La révélation
L’arrestation d’un magnat, russe, de l’internet, Pavel Durov, PDG de Telegram, constitue une révélation. Une double révélation.
Tout le monde y a vu une atteinte à la liberté d’expression, un contrôle de la population par celui du moyen d’échanger des idées. Nous sommes dans une prison à ciel ouvert où, comme le décrivait Michel Foucault, l’activité principale de l’État est désormais de « surveiller et punir ».
Nous avons vu à quel point les élections n’avaient plus pour conséquence de porter une majorité au pouvoir, mais l’occasion d’asseoir le pouvoir des dirigeants choisis par l’oligarchie, ou de nier les résultats. La population vote pour ceux qui lui sont désignés ou bien on la sanctionne.
Désormais nous voyons à quel point l’oligarchie cherche à assurer à tout prix le contrôle des esprits, par la censure, le mensonge, les affabulations (les anglo-français disent « narrative »), y compris en arrêtant un membre de cette même oligarchie lorsqu’il devient un dissident.
La censure à tout prix dans notre démocratie exemplaire est donc le premier objectif de cette arrestation. Faire taire définitivement les voix dissonantes. Mais l’hyper-crise que nous vivons ne permettra sans doute pas de les faire taire, car d’autres viennent par d’autres moyens. D’autre part, l’effet dialectique de cette arrestation est de mettre en lumière la fausseté profonde du mythe occidental comme étant le lieu de la libre expression. Autrefois, les dissidents russes étaient utilisés pour affaiblir l’URSS, et cela a bien fonctionné, au nom de la liberté. Mais aujourd’hui, c’est un dissident russe qui est le symbole de cette perte de liberté en Occident. Les rôles se renversent, et ce n’est pas au profit de l’image réelle que cet Occident donne.

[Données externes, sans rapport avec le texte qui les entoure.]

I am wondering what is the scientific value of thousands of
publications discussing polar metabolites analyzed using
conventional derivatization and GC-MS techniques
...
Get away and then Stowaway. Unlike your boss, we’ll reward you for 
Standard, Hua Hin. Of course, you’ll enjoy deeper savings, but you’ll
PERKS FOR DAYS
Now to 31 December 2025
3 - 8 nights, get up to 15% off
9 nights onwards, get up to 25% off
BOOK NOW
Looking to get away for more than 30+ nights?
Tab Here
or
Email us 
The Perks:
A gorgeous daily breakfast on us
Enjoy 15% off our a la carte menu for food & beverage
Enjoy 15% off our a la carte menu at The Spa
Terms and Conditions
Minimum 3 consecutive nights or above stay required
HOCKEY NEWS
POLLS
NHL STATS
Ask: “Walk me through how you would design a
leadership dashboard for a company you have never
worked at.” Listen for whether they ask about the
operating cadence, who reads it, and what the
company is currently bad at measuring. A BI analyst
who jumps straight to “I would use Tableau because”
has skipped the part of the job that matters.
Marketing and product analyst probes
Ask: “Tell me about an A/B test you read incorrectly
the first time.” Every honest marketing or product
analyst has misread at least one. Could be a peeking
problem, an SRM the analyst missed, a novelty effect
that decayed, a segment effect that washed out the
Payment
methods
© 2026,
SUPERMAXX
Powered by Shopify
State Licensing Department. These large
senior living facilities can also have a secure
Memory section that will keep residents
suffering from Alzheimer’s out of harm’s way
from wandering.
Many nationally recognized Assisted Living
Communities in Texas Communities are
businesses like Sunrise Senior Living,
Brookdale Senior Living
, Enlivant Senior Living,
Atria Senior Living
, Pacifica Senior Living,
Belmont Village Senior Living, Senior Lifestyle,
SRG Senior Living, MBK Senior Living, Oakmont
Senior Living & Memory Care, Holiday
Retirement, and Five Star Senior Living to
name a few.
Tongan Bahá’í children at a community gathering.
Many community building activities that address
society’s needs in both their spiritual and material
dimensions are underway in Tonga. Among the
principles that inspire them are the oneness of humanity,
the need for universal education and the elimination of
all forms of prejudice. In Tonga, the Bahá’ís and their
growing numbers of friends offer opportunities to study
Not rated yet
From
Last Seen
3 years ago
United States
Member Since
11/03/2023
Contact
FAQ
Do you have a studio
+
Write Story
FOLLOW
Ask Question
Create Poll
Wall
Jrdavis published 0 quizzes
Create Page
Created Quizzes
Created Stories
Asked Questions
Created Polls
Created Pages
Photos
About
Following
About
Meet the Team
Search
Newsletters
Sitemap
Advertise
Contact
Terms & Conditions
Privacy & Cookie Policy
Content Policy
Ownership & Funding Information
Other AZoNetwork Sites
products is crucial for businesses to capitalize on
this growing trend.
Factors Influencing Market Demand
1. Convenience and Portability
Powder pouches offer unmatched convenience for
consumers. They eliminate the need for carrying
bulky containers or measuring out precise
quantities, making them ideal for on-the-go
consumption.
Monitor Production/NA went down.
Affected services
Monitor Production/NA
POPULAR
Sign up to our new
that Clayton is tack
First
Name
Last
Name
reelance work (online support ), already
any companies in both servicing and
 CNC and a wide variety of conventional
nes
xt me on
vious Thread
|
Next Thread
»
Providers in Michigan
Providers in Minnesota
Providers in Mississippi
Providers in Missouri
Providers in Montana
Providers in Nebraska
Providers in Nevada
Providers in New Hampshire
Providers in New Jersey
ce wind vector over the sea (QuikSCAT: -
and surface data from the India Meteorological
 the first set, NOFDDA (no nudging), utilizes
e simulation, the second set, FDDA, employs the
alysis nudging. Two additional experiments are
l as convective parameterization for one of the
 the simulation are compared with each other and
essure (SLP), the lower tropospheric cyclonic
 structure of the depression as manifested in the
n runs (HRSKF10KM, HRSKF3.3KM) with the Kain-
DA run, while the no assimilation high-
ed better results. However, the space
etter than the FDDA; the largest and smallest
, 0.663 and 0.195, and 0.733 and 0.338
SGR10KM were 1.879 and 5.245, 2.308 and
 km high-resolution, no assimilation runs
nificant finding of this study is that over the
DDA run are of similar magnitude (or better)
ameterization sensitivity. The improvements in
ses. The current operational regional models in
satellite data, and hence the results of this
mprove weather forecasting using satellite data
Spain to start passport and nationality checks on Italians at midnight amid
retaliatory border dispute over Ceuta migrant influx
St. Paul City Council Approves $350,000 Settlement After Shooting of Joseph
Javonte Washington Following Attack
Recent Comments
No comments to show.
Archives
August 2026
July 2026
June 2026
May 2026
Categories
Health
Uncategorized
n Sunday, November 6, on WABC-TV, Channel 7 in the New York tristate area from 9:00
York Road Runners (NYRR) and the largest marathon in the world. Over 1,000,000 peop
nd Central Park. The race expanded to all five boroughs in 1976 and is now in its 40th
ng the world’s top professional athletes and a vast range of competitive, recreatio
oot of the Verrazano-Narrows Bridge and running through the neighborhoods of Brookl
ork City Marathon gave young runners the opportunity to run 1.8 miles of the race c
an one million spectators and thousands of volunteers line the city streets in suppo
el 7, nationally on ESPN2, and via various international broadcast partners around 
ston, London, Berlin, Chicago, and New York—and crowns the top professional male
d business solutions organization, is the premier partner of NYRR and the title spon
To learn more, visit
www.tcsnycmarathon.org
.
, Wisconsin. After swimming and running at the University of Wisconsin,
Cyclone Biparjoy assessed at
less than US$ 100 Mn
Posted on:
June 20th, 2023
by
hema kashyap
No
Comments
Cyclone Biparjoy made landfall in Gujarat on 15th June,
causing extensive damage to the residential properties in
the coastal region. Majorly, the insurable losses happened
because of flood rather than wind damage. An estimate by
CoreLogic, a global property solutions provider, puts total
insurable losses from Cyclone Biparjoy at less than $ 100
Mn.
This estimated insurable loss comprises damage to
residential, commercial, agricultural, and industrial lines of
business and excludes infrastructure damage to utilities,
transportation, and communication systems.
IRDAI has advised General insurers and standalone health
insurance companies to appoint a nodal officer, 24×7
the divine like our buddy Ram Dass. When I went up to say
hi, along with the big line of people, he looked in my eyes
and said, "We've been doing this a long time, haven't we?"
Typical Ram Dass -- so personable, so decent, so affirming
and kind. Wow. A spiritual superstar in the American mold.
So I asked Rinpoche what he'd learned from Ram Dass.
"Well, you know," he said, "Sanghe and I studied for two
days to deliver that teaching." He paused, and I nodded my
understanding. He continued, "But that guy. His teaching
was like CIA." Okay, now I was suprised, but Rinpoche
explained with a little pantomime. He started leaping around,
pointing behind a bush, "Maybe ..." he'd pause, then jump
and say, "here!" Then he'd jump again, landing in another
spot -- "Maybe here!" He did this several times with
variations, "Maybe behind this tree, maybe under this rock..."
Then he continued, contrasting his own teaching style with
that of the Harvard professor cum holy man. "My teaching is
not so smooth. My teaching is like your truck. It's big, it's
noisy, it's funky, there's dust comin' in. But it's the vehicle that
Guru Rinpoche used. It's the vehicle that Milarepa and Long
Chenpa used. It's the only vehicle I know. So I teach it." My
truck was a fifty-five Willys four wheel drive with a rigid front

Le second objectif, plus sournois, plus caché, mais peut-être beaucoup plus profond, est celui de la concurrence que crée Telegram face au monopole états-unien de l’internet et des réseaux sociaux. Ils réitèrent en France ce qui avait été envisagé contre Tiktok aux USA.
Là réside le vrai danger auquel est confronté le capitalisme immatériel états-unien devenu prépondérant. Cette concurrence menace tout simplement la base même de leurs profits. Car si massivement une part importante de la population se tourne vers ces nouveaux produits, ce sont autant de clients, donc de sources de profit qui échappent ainsi aux méga-structures états-uniennes.
Alphabet, propriétaire de Google, Youtube, Androïd notamment ou Facebook, propriétaire de WhatsApp, mais en général les Gafams, craignent pour leurs bénéfices, car une extension des réseaux concurrents diminuera leur profitabilité, ce qui avec les investisseurs volatiles peut rapidement finir par un effondrement boursier.
C’est alors l’ensemble du système, le turbo-capitalisme, qui pourrait être touché, car il repose désormais beaucoup plus sur l’immatériel, que le matériel. Chute du nombre d’abonnés, chute des entrées via la pub et le partage de données, perte de confiance, le cercle infernal habituel craint.
Le pendant de la baisse tendancielle du taux de profit dans le capitalisme matériel (dû à l’augmentation relative du capital fixe par rapport au capital variable), verrait le jour au niveau du capitalisme immatériel, via la perte d’attractivité, créant une baisse du taux de profit immatériel.
Cette baisse peut s’expliquer simplement par le fait qu’au début, une innovation apporte un avantage comparatif, mais au fur de l’écoulement du temps, d’autres entités deviennent à leur tour capables de développements équivalents, mais à moindres frais. La plus-value immatérielle provenant de la qualité d’information et de conception aura alors tendance à diminuer. Mais utiliser les tribunaux pour éliminer les concurrents dans un monde soi-disant libéral peut s’avérer fatal sur la confiance vis-à-vis de ce système censé prôner la concurrence libre et non faussée !
Cette arrestation constitue alors une double révélation. Celle de la perte de démocratie en Occident, qui n’est pas vraiment nouvelle, et celle de la fragilité de la nouvelle économie turbo-capitaliste basée sur la financiarisation de l’immatériel. Comme si le turbo avait des ratés.
Dans le même temps, ce sont deux mythes occidentaux qui sont ainsi malmenés, celui de la libre parole et celui de la libre concurrence.
Si cette hypothèse est vraie, il faudrait s’attendre à une situation vraiment chaotique en Occident, même si c’est déjà le cas, s’il renonce à ses propres mythes pour sauver ses mises de fonds.